| WHAT YOU SHOULD DO |
Give the number of lines below that contain "メンバー紹介", with no other output.

| RECORDS SUPPLIED |
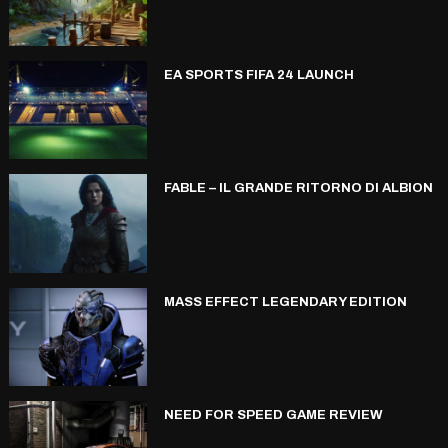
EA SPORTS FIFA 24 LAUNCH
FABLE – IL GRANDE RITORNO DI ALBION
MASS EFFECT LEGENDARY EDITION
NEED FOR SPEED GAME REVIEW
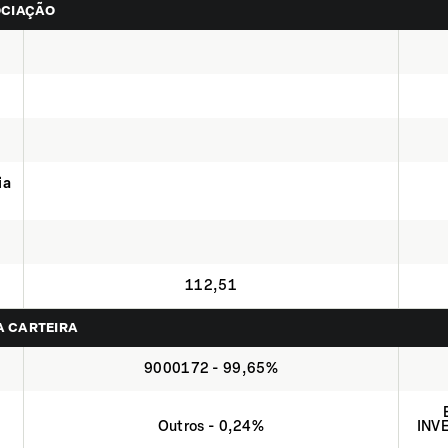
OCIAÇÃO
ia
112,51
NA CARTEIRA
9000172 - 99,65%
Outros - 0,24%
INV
---
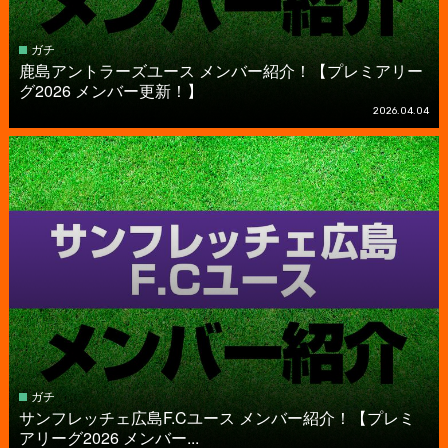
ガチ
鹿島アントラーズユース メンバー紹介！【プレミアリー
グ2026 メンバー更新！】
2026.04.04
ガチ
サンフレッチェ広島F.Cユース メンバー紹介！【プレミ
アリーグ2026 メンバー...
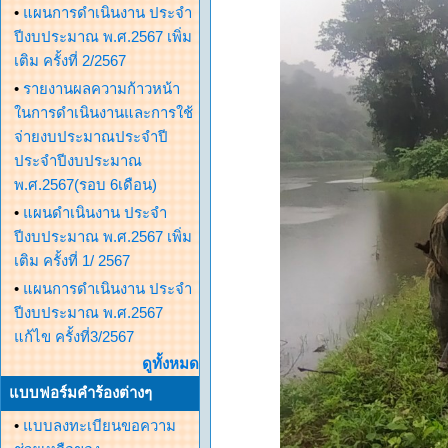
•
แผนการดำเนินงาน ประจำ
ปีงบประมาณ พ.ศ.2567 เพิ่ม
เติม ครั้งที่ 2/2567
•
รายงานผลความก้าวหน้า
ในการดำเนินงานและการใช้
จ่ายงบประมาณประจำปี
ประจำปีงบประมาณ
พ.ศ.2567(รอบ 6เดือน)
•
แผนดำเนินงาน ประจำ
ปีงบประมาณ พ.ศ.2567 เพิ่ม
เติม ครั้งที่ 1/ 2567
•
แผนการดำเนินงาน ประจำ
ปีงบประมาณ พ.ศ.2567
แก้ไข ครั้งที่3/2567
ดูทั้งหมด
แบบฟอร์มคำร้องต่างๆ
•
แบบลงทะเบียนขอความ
==
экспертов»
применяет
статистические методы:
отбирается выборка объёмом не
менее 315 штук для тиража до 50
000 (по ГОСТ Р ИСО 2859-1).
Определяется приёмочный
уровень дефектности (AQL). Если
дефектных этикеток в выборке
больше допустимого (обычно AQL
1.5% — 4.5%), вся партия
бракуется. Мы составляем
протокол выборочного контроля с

| ANSWER SECTION |
2